The jury is in. Okur is finished. He will never get back to NBA level playing form after the injury he sustained. His biggest value to the Jazz now is as a mentor for Kanter, and because the Jazz cant just trade him when he tore his achilles while trying to play through an injury to help the Jazz in the playoffs.


----------



## Catherder (Aug 2, 2008)

One more thing to ask before sending off a big is this. Who is going to play small forward?
If AK is re-signed, then that would cover us some for the 45-50 games he is available and not injured, but I'm not sure the jazz ought to do that. (does depend on the cost too) Millsap can do it but who else? I've seen Hayward and CJ Miles listed as SF, but to me, they seem to be shooting guards. Jeremy Evans? :| Maybe if Hayward bulks up, he could take some of those SF minutes. That is why I would hold onto Millsap.



Packfish said:


> Hate to say it but I think we could get a very good point guard for Al.
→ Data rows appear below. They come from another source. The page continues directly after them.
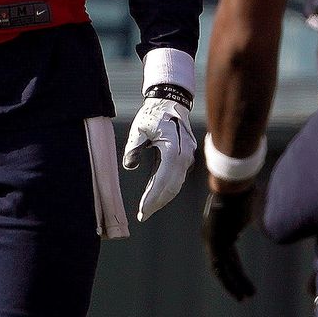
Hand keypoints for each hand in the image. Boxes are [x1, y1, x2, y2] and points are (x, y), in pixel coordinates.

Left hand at [124, 98, 195, 220]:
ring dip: (164, 197)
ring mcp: (188, 156)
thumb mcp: (139, 128)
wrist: (172, 101)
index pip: (162, 181)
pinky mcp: (188, 155)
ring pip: (177, 183)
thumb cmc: (154, 114)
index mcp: (173, 149)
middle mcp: (184, 155)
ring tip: (149, 208)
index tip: (141, 211)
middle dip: (157, 202)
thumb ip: (133, 147)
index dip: (152, 198)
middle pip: (172, 186)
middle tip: (143, 215)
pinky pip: (179, 176)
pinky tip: (158, 194)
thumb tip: (129, 165)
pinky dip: (169, 187)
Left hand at [202, 185, 256, 300]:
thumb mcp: (253, 207)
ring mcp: (211, 240)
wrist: (233, 184)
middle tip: (248, 294)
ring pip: (222, 269)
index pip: (229, 254)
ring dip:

I suppose it depends on who is being offered, but you might have a point. I still think that those type of moves ought to be a year away IMO.


----------



## svmoose (Feb 28, 2008)

Burks might be able to play the one, we'll have to see. Maybe the Jazz were thinking of possible putting him in there. I think he has a good mentor in Hornacek to teach shooting. Hayward is listed as a SF, I think he could play some at the 3. 

Surrounded by shooters, a slasher/driver like Burks could provide some decent opportunities to play off of him. I say don't sign AK, see how it goes with the current roster through the summer and make a trade for big Al if needed to get a better PG.


----------



## OKEE (Jan 3, 2008)

What I have seen of kanter the guys a stud. Burks I think he will spend most of his time at the 1 spot .


----------



## xxxxxxBirdDogger (Mar 7, 2008)

I don't see the need to trade a big guy this year. I'd start Jefferson and Favors and bring Kanter and Millsap in with the second unit. That gives each of the young guys a veteran to play with. It also leaves the Jazz with someone on the floor at all times that the team can call upon for points.

Point guard is a question mark. Devin Harris was an All-Star two years ago, but he was playing run and gun with Dallas. That is probably a style that suits his speed. He is one of the fastest guards in the league. He was All-American at Wisconsin, though, and they slow the ball down. The difference is that Wisconsin keeps some long range shooters on hand for their guard to penetrate and dish out to. Utah lacks consistent shooters at the wing position and it just kills their offense. Hopefully Hayward will continue to develop and then he'll be that guy. 

I think the offense will need to be tweaked to get the most out of the guardline of Harris and Burks. They are both speedsters without much of an outside shot. Sometimes you've got to let your horses run...


----------



## Catherder (Aug 2, 2008)

They were talking about a rumor on the news last night of a possible trade with the Sixers. Either Big Al or maybe Millsap for Andre Iguadala. 

Hmmm. -Ov-


----------



## Packfish (Oct 30, 2007)

I see they signed Miles for another year


----------



## mm73 (Feb 5, 2010)

Catherder said:


> One more thing to ask before sending off a big is this. Who is going to play small forward?


Gordon Hayward. The Jazz have a young but very talented nucleus of players in Hayward, Favors, and now Kanter. The best thing the Jazz can do next season is get them as much playing time as possible to let them develop. Veteran players like AK, Milsap and Jefferson may not like coming off the bench or losing minutes to these younger players, but they are the future of the franchise and the Jazz should be looking to the future if they are going to be rebuilding.


----------



## HighNDry (Dec 26, 2007)

Kanter could be the next Karl Malone...he already likes rassling.


----------



## jahan (Sep 7, 2007)

HighNDry said:


> Kanter could be the next Karl Malone...he already likes rassling.


:lol: So who is going to be his wrestling partner? :mrgreen:


----------



## Chaser (Sep 28, 2007)

jahan said:


> HighNDry said:
> 
> 
> > Kanter could be the next Karl Malone...he already likes rassling.
> ...


Ron "Metta World Peace" Artest seems like the Dennis Rodman of today. Wouldn't surprise me one bit if he got in the ring.


----------